Un pays qu’on voudrait domestiquer
A peine un mois après la sortie de Flic, l’enquête en immersion de Valentin Gendrot témoignant de l’omerta au sein de la police française, Un Pays qui se tient sage arrive sur les écrans. La sortie de ce documentaire consacré aux violences policières, en particulier celles exercées contre les «Gilets jaunes», est incontestablement un événement. Son réalisateur, David Dufresne, est un des rares journalistes spécialisés sur les questions de sécurité publique qui ne court pas les scoops judiciaires et n’a donc aucun compte à rendre à la maréchaussée.
Durant plus d’un an, David Dufresne s’est échiné à compiler chaque exaction policière, documentant leur montée en puissance et – par effet miroir– leur invisibilisation par les médias mainstream. Des canaux restés longtemps alignés sur le récit officiel d’un mouvement social ontologiquement violent et marginal.

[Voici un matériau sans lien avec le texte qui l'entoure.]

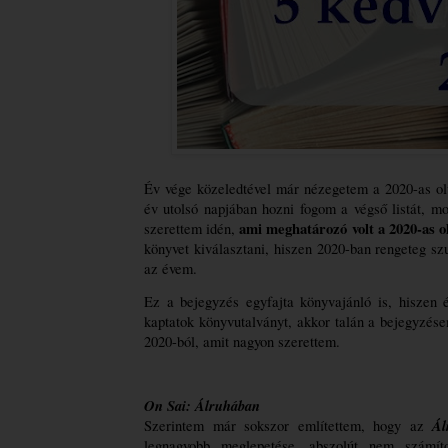
Év vége közeledtével már nézegetem a 2020-as olv
év utolsó napjában hozni fogom a végső listát, 
ami meghatározó volt a 2020-as 
szerettem idén,
könyvet kiválasztani, hiszen 2020-ban rengeteg s
az évem.
Ez a bejegyzés egyfajta könyvajánló is, hiszen 
kaptatok könyvutalványt, akkor talán a bejegyzés
2020-ból, amit nagyon szerettem.
On Sai: Álruhában
Ál
Szerintem már sokszor említettem, hogy az 
legnagyobb meglepetése, abszolút nem számíto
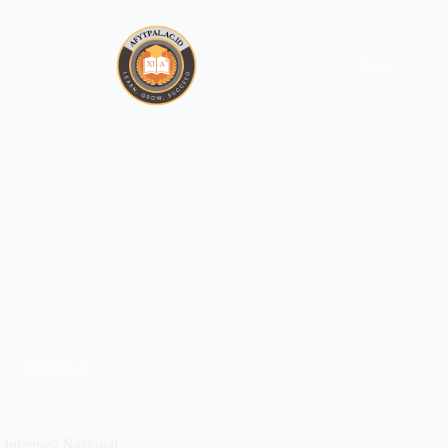
News
Pendidikan
Integrasi Nasional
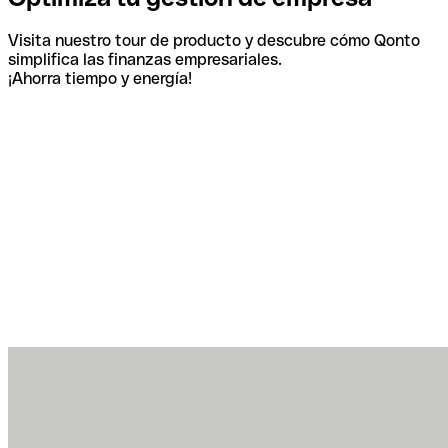
Visita nuestro tour de producto y descubre cómo Qonto
simplifica las finanzas empresariales.
¡Ahorra tiempo y energía!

Violent et marginal, le mouvement des Gilets jaunes l’est sans doute devenu a posteriori. Mais à qui la faute? Qui se souvient de cette vague contestataire de la fin de l’année 2018, charriant les déclassés de gauche comme de droite, de barrages filtrants en cortèges populaires, sur l’ensemble du territoire hexagonal? Une image enfouie dans les mémoires depuis que le rouleau-compresseur d’une répression systématique – systémique – s’est abattu sur les contestataires, sélectionnant les plus déterminés, radicalisant une poignée d’autres.
L’intimidation des foules et la manipulation politique de la violence n’est évidemment pas l’apanage de la France. Mais la centralisation et la militarisation des forces de l’ordre ont tendance, plus qu’ailleurs, à les couper de la population. Armées d’occupation dans les quartiers difficiles. Armées de pacification de foules anonymes et jugées hostiles.
Véritables Etats dans l’Etat, la police nationale et la gendarmerie ne souffrent pourtant aucune critique en France. Et avec Emmanuel Macron, jeune politicien aux vieux réflexes, verticaliste faussement moderne, elles se savent à l’abri. Le chef de l’Etat mise sur ses forces de l’ordre pour éteindre les révoltes inévitablement provoquées par son projet néolibéral. Et joue, s’il le faut, les matamores pour couper l’herbe sous le pied de Marine Le Pen.
A un an et demi d’un scrutin où le président sortant voudrait nous rejouer la scène du Bon face à la Brute, le décorticage de David Dufresne est de salubrité publique.